LAHORE, March 30: Federal Minister for Law, Justice and Human Rights Chaudhry Mohammad Wasi Zafar said here on Thursday that the government was considering establishment of high courts at the divisional level in a bid to restructure the judiciary and ensure speedy and inexpensive justice.
Speaking at a Supreme Court Bar Association-sponsored seminar on “Reforms for speedy justice,” the minister said his ministry was preparing a draft law on the proposed divisional high courts where civil, criminal and commercial disputes would be adjudicated. He said puisne judges would be appointed at the courts to take judicial and administrative decisions.
The federal government, Mr Zafar said, had taken a decision on restructuring of the superior judiciary recently as a step to ensure administration of justice at a lower administrative tier for which high courts’ rules were being amended. This would be a step even beyond the high court benches and would go a long way in establishing a just socio-economic order, he added.
The minister, however, did not clarify as to what would be the role of high court chief justices if puisne judges were to take judicial and administrative decisions at the proposed courts. Such a question was raised during proceedings of the seminar which he parried.

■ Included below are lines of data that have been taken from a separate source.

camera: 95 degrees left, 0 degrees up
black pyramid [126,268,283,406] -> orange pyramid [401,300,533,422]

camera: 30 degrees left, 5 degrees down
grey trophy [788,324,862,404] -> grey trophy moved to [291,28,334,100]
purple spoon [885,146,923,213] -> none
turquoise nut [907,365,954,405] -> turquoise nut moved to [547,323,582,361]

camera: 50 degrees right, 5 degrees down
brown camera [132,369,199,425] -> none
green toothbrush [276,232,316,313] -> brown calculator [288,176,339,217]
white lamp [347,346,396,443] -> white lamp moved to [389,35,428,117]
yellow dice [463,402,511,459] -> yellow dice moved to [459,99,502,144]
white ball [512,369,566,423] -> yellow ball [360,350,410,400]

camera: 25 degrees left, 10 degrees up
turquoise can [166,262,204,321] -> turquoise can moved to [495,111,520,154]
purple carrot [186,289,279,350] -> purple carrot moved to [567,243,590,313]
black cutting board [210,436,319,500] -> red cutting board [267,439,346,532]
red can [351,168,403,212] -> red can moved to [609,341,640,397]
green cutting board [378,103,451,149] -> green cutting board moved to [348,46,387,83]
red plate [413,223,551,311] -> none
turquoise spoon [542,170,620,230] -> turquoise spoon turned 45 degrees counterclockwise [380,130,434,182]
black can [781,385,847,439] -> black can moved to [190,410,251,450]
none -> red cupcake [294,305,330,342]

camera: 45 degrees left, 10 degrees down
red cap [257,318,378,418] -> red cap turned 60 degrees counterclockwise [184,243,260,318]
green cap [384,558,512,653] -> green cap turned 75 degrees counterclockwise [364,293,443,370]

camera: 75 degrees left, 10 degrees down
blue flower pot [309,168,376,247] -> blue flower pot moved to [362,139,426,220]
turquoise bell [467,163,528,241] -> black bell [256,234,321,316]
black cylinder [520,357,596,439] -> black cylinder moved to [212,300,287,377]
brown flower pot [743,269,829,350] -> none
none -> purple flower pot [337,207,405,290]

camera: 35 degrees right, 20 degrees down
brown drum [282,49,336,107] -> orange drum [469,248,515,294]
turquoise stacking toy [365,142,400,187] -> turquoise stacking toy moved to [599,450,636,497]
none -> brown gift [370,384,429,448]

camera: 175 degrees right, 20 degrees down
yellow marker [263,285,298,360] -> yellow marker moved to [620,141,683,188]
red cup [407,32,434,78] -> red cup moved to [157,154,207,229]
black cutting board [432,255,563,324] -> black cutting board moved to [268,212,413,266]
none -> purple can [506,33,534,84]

Responding to the concern expressed by SCBA president Malik Mohammad Qayyum on the need to change 200-year old court procedures in criminal and civil litigation, the minister said the National Assembly was scheduled to enact new laws in its next session which incorporated 200 amendments to the Civil Procedure Code, Criminal Procedure Code and the Pakistan Penal Code as part of reforming laws.
He said the government was also emphasising on making arbitration laws which were accepted internationally. This, he said, was part of the alternative dispute resolution which had emerged a phenomenon across the world. He said the National Assembly’s standing committee was already whetting a law on the alternative dispute resolution.
The minister said the government had selected Karachi for a pilot project in the alternative dispute resolution regime with the establishment of a court to resolve commercial disputes to begin with.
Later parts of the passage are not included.